• [What this task involves] How many of the lines below contain "level"? Answer with that number alone.

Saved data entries
■ ■ ■ ■ ■

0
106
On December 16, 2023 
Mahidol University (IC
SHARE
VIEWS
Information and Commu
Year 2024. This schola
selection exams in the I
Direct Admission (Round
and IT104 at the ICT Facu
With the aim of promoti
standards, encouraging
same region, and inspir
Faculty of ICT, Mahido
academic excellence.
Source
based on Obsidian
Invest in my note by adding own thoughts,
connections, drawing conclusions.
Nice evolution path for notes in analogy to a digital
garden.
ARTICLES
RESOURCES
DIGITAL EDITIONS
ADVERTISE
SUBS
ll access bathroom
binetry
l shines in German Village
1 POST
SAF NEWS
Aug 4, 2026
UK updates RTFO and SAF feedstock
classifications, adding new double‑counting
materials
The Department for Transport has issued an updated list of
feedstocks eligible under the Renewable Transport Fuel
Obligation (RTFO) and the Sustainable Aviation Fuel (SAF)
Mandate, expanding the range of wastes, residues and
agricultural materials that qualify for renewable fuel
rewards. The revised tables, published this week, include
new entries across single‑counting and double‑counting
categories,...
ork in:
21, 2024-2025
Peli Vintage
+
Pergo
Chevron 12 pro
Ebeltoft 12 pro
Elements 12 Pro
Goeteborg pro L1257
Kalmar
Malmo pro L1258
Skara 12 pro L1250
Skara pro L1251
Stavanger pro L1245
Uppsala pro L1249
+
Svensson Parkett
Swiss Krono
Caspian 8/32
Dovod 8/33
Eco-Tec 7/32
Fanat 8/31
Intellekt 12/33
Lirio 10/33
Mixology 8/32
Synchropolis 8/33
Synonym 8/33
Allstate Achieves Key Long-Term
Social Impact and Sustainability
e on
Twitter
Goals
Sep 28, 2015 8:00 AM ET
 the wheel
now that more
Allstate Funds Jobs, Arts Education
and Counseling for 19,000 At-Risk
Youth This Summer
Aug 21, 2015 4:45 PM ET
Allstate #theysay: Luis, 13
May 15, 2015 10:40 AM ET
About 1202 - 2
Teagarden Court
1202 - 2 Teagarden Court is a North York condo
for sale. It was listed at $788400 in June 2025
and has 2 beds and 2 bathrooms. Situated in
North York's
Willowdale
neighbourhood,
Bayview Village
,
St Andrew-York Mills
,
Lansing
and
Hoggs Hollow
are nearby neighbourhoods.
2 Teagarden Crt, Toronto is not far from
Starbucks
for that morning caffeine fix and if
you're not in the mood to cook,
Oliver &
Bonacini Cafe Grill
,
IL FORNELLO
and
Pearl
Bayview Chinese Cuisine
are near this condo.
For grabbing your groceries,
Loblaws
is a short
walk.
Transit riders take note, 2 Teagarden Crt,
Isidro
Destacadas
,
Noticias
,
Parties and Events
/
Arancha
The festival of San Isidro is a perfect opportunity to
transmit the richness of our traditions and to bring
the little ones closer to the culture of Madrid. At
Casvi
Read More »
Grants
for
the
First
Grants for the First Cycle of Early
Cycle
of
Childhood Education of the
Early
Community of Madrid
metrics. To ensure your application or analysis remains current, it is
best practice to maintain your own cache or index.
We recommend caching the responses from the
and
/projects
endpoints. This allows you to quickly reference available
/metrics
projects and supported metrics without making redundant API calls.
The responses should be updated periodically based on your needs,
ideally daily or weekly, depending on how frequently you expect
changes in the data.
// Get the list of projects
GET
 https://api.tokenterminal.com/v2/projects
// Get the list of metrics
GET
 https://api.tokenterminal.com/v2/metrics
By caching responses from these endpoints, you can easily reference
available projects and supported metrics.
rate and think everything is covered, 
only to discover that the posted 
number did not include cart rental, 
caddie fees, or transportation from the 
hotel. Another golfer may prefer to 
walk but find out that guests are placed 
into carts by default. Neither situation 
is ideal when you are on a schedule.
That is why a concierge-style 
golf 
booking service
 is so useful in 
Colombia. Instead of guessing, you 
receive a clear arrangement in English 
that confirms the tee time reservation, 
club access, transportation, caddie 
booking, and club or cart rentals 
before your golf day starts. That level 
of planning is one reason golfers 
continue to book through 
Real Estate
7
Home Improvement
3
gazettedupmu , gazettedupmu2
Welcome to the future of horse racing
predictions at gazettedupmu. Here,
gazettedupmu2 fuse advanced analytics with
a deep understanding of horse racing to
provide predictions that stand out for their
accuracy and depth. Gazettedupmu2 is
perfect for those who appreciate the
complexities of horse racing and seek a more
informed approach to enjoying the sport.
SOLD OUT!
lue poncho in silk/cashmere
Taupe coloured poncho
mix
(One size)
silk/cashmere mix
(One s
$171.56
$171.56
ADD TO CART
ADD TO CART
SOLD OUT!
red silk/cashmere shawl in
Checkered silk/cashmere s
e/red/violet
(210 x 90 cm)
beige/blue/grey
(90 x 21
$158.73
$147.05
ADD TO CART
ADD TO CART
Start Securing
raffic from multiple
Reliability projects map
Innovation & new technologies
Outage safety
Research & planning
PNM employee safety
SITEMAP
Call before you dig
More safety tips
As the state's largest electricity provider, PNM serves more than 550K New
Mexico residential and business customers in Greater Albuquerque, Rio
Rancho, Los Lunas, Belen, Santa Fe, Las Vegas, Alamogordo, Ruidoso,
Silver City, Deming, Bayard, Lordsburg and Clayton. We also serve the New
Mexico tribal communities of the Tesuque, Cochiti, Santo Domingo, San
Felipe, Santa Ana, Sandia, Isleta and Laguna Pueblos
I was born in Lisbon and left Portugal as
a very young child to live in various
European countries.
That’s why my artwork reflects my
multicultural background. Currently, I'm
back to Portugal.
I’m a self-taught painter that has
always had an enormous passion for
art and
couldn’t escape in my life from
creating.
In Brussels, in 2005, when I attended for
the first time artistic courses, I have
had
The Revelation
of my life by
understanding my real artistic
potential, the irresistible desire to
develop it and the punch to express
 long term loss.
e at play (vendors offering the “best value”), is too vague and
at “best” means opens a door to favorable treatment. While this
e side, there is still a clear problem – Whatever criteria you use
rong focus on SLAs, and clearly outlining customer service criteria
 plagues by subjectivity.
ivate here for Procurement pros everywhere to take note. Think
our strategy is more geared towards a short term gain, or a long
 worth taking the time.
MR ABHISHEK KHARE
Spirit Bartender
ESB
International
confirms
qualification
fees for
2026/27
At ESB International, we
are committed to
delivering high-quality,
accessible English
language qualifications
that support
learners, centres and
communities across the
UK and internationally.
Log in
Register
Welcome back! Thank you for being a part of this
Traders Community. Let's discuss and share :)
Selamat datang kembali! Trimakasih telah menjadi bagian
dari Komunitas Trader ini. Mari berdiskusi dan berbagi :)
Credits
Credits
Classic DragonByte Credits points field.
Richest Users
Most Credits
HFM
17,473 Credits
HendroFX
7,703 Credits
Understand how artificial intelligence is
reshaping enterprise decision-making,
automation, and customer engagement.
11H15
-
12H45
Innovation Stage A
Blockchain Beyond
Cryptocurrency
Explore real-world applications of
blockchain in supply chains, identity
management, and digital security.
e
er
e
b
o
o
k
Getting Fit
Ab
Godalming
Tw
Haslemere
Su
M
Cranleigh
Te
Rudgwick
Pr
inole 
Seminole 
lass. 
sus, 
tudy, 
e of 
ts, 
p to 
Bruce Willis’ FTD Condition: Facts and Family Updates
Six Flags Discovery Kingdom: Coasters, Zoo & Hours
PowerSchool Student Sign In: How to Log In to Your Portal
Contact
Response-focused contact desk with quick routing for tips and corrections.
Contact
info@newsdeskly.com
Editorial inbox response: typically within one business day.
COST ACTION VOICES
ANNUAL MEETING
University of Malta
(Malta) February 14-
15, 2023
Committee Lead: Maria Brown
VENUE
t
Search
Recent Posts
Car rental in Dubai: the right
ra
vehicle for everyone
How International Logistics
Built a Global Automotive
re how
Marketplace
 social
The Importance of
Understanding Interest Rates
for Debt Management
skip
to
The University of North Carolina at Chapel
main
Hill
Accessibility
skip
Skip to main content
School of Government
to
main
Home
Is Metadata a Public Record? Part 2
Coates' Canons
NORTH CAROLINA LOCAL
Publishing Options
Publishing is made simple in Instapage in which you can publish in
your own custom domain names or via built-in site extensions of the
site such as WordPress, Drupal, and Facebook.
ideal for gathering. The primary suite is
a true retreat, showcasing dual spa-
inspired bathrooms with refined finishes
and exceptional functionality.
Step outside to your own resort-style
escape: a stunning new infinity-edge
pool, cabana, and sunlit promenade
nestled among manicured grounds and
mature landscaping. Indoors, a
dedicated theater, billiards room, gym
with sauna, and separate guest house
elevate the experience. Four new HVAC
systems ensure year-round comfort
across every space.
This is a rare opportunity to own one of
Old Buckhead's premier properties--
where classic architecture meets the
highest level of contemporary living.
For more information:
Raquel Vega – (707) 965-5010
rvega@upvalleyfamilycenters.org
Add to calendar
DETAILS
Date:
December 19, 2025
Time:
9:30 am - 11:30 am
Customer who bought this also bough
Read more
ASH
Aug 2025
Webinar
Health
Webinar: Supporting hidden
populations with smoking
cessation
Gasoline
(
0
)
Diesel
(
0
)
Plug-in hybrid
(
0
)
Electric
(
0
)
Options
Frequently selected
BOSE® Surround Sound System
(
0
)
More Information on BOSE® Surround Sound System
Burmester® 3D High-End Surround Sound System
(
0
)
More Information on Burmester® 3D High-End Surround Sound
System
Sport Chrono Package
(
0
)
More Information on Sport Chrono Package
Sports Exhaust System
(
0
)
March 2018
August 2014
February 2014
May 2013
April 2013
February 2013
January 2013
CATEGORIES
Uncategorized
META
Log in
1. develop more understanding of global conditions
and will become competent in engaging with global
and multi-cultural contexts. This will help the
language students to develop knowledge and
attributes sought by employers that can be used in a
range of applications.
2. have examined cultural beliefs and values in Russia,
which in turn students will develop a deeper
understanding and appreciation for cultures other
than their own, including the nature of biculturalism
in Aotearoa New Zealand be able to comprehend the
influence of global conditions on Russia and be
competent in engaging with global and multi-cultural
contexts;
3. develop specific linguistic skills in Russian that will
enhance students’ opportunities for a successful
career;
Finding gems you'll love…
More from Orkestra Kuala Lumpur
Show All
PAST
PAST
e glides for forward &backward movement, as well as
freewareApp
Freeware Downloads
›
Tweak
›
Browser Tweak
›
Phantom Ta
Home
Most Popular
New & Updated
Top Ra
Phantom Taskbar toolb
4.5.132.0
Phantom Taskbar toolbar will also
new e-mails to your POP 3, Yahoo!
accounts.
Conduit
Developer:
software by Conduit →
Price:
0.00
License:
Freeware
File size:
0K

■ ■ ■ ■ ■

• [Response] 2